Farr will lecture at Kayser Auditorium in the Hankamer School of Business at 3:30 p.m. Monday, Sept. 30, on "A Charge to Keep: Christian Responsibility Amid a Global Crisis in Religious Freedom."
While Christians no longer attack other Christians as they did in the Middle Ages, Western governments, including that of the United States, are doing little or nothing to stop the emerging crisis.
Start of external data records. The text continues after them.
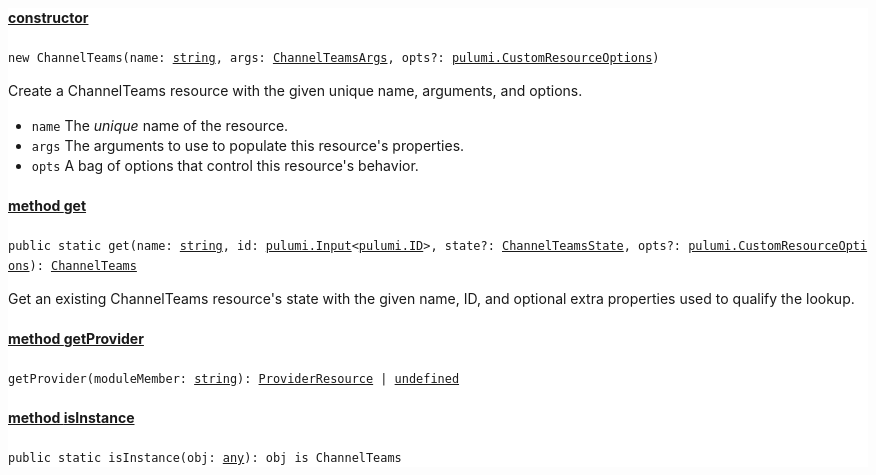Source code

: <h4 class="pdoc-member-header" id="ChannelTeams-constructor">
<a class="pdoc-child-name" href="https://github.com/pulumi/pulumi-azure/blob/{{< param git_sha >}}/sdk/nodejs/bot/channelTeams.ts#L85"> <b>constructor</b></a>
</h4>


<pre class="highlight"><code><span class='kd'></span><span class='kd'>new</span> ChannelTeams(name: <span class='kd'><a href='https://developer.mozilla.org/en-US/docs/Web/JavaScript/Reference/Global_Objects/String'>string</a></span>, args: <a href='#ChannelTeamsArgs'>ChannelTeamsArgs</a>, opts?: <a href='/docs/reference/pkg/nodejs/pulumi/pulumi/#CustomResourceOptions'>pulumi.CustomResourceOptions</a>)</code></pre>


Create a ChannelTeams resource with the given unique name, arguments, and options.

* `name` The _unique_ name of the resource.
* `args` The arguments to use to populate this resource&#39;s properties.
* `opts` A bag of options that control this resource&#39;s behavior.

<h4 class="pdoc-member-header" id="ChannelTeams-get">
<a class="pdoc-child-name" href="https://github.com/pulumi/pulumi-azure/blob/{{< param git_sha >}}/sdk/nodejs/bot/channelTeams.ts#L48">method <b>get</b></a>
</h4>


<pre class="highlight"><code><span class='kd'>public static </span>get(name: <span class='kd'><a href='https://developer.mozilla.org/en-US/docs/Web/JavaScript/Reference/Global_Objects/String'>string</a></span>, id: <a href='/docs/reference/pkg/nodejs/pulumi/pulumi/#Input'>pulumi.Input</a>&lt;<a href='/docs/reference/pkg/nodejs/pulumi/pulumi/#ID'>pulumi.ID</a>&gt;, state?: <a href='#ChannelTeamsState'>ChannelTeamsState</a>, opts?: <a href='/docs/reference/pkg/nodejs/pulumi/pulumi/#CustomResourceOptions'>pulumi.CustomResourceOptions</a>): <a href='#ChannelTeams'>ChannelTeams</a></code></pre>


Get an existing ChannelTeams resource's state with the given name, ID, and optional extra
properties used to qualify the lookup.

<h4 class="pdoc-member-header" id="ChannelTeams-getProvider">
<a class="pdoc-child-name" href="https://github.com/pulumi/pulumi-azure/blob/{{< param git_sha >}}/sdk/nodejs/bot/channelTeams.ts#L39">method <b>getProvider</b></a>
</h4>


<pre class="highlight"><code><span class='kd'></span>getProvider(moduleMember: <span class='kd'><a href='https://developer.mozilla.org/en-US/docs/Web/JavaScript/Reference/Global_Objects/String'>string</a></span>): <a href='/docs/reference/pkg/nodejs/pulumi/pulumi/#ProviderResource'>ProviderResource</a> | <span class='kd'><a href='https://developer.mozilla.org/en-US/docs/Web/JavaScript/Reference/Global_Objects/undefined'>undefined</a></span></code></pre>

<h4 class="pdoc-member-header" id="ChannelTeams-isInstance">
<a class="pdoc-child-name" href="https://github.com/pulumi/pulumi-azure/blob/{{< param git_sha >}}/sdk/nodejs/bot/channelTeams.ts#L59">method <b>isInstance</b></a>
</h4>


<pre class="highlight"><code><span class='kd'>public static </span>isInstance(obj: <span class='kd'><a href='https://www.typescriptlang.org/docs/handbook/basic-types.html#any'>any</a></span>): obj is ChannelTeams</code></pre>


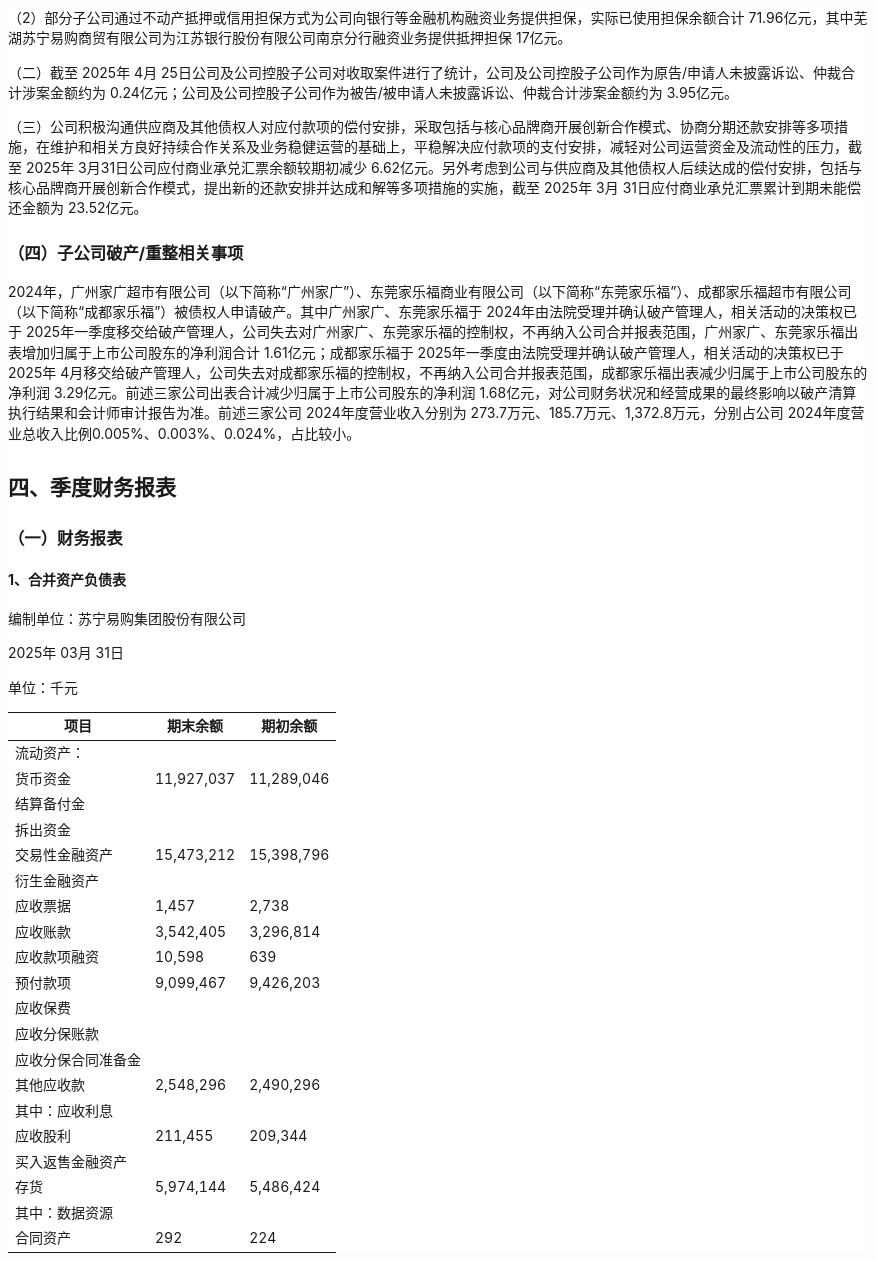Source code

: （2）部分子公司通过不动产抵押或信用担保方式为公司向银行等金融机构融资业务提供担保，实际已使用担保余额合计 71.96亿元，其中芜湖苏宁易购商贸有限公司为江苏银行股份有限公司南京分行融资业务提供抵押担保 17亿元。  

（二）截至 2025年 4月 25日公司及公司控股子公司对收取案件进行了统计，公司及公司控股子公司作为原告/申请人未披露诉讼、仲裁合计涉案金额约为 0.24亿元；公司及公司控股子公司作为被告/被申请人未披露诉讼、仲裁合计涉案金额约为 3.95亿元。  

（三）公司积极沟通供应商及其他债权人对应付款项的偿付安排，采取包括与核心品牌商开展创新合作模式、协商分期还款安排等多项措施，在维护和相关方良好持续合作关系及业务稳健运营的基础上，平稳解决应付款项的支付安排，减轻对公司运营资金及流动性的压力，截至 2025年 3月31日公司应付商业承兑汇票余额较期初减少 6.62亿元。另外考虑到公司与供应商及其他债权人后续达成的偿付安排，包括与核心品牌商开展创新合作模式，提出新的还款安排并达成和解等多项措施的实施，截至 2025年 3月 31日应付商业承兑汇票累计到期未能偿还金额为 23.52亿元。  

### （四）子公司破产/重整相关事项  

2024年，广州家广超市有限公司（以下简称“广州家广”）、东莞家乐福商业有限公司（以下简称“东莞家乐福”）、成都家乐福超市有限公司（以下简称“成都家乐福”）被债权人申请破产。其中广州家广、东莞家乐福于 2024年由法院受理并确认破产管理人，相关活动的决策权已于 2025年一季度移交给破产管理人，公司失去对广州家广、东莞家乐福的控制权，不再纳入公司合并报表范围，广州家广、东莞家乐福出表增加归属于上市公司股东的净利润合计 1.61亿元；成都家乐福于 2025年一季度由法院受理并确认破产管理人，相关活动的决策权已于 2025年 4月移交给破产管理人，公司失去对成都家乐福的控制权，不再纳入公司合并报表范围，成都家乐福出表减少归属于上市公司股东的净利润 3.29亿元。前述三家公司出表合计减少归属于上市公司股东的净利润 1.68亿元，对公司财务状况和经营成果的最终影响以破产清算执行结果和会计师审计报告为准。前述三家公司 2024年度营业收入分别为 273.7万元、185.7万元、1,372.8万元，分别占公司 2024年度营业总收入比例0.005%、0.003%、0.024%，占比较小。  

## 四、季度财务报表  

### （一）财务报表  

#### 1、合并资产负债表  

编制单位：苏宁易购集团股份有限公司  

2025年 03月 31日  

单位：千元  

| 项目|期末余额|期初余额|
| ---|---|---|
| 流动资产：|||
| 货币资金|11,927,037|11,289,046|
| 结算备付金|||
| 拆出资金|||
| 交易性金融资产|15,473,212|15,398,796|
| 衍生金融资产|||
| 应收票据|1,457|2,738|
| 应收账款|3,542,405|3,296,814|
| 应收款项融资|10,598|639|
| 预付款项|9,099,467|9,426,203|
| 应收保费|||
| 应收分保账款|||
| 应收分保合同准备金|||
| 其他应收款|2,548,296|2,490,296|
| 其中：应收利息|||
| 应收股利|211,455|209,344|
| 买入返售金融资产|||
| 存货|5,974,144|5,486,424|
| 其中：数据资源|||
| 合同资产|292|224|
Farr will contest the view of the great theologian Hans Urs Von Balthasar, who in 1952 expressed confidence that Christian indifference to the suffering of fellow believers was a thing of the distant past:
"What a Christian of [the Middle Ages] could justify cannot be accepted today; otherwise, he would reveal himself to be an utter un-Christian. For in the meantime something new has been displayed among us. The medieval castle where people danced . . . above the . . . torture chambers has collapsed and will not be reconstructed . . . [N]o Christian today will be able to dance any longer, while one of his brothers suffers torture."
In his address to the Baylor community, Farr will take on the underlying causes of US foreign policy failures, including the decline of America's "first freedom." He will discuss Christian responsibility in an age of growing hostility toward religion in general and Christianity in particular, arguing that what Christians do, and what they fail to do, at this moment in history will have enormous consequences for America's domestic well-being, its national security and international peace.
Thomas F. Farr is Visiting Associate Professor of Religion and International Affairs at the Edmund A. Walsh School of Foreign Service, Georgetown University. He directs the Religious Freedom Project and the Program on Religion and US Foreign Policy at Georgetown's Berkley Center for Religion, Peace, and World Affairs, where he is a senior fellow. He is also a senior fellow at the Witherspoon Institute in Princeton, N.J.
A graduate of Mercer University, with a Ph.D. in history from the University of North Carolina, Farr has served in the U.S. Army and the American Foreign Service. As an Army officer he taught history at the U.S. Military Academy in West Point and served as Adjutant General of the Army's Transportation Command in Europe.
Early in his Foreign Service career, Farr specialized in strategic military policy and political affairs. During the Cold War, he helped develop U.S. strategic nuclear policy and was part of the U.S. negotiating team in the U.S.-Soviet arms control talks in Geneva. He also taught international relations at the U.S. Air Force Academy in Colorado Springs.
Farr is a contributing editor for the Review of Faith and International Affairs and has published widely on religious freedom and its implications.
Kayser Auditorium is in the Cashion Building of the Hankamer School of Business, 1400 S. Fourth St.